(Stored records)
+===+

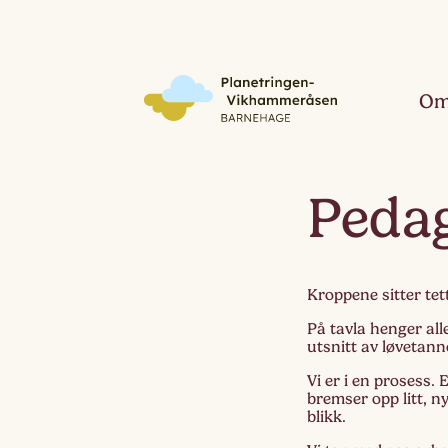
Om
Peda
Kroppene sitter tet
På tavla henger alle
utsnitt av løvetann
Vi er i en prosess. 
bremser opp litt, n
blikk.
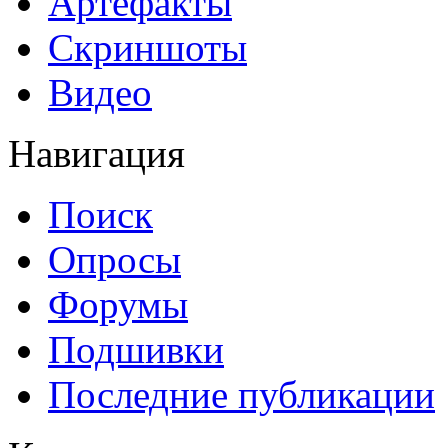
Артефакты
Скриншоты
Видео
Навигация
Поиск
Опросы
Форумы
Подшивки
Последние публикации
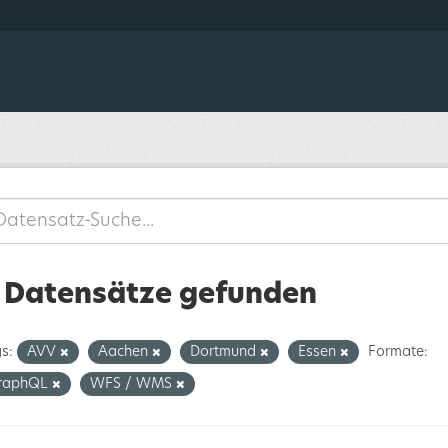
 Datensätze gefunden
s:
AVV
Aachen
Dortmund
Essen
Formate:
raphQL
WFS / WMS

+===+

Could you write out the records again exactly, omitting each image?

Om
Peda
Kroppene sitter tet
På tavla henger alle
utsnitt av løvetann
Vi er i en prosess. 
bremser opp litt, n
blikk.
Артефакты
Скриншоты
Видео
Навигация
Поиск
Опросы
Форумы
Подшивки
Последние публикации
 Datensätze gefunden
s:
AVV
Aachen
Dortmund
Essen
Formate:
raphQL
WFS / WMS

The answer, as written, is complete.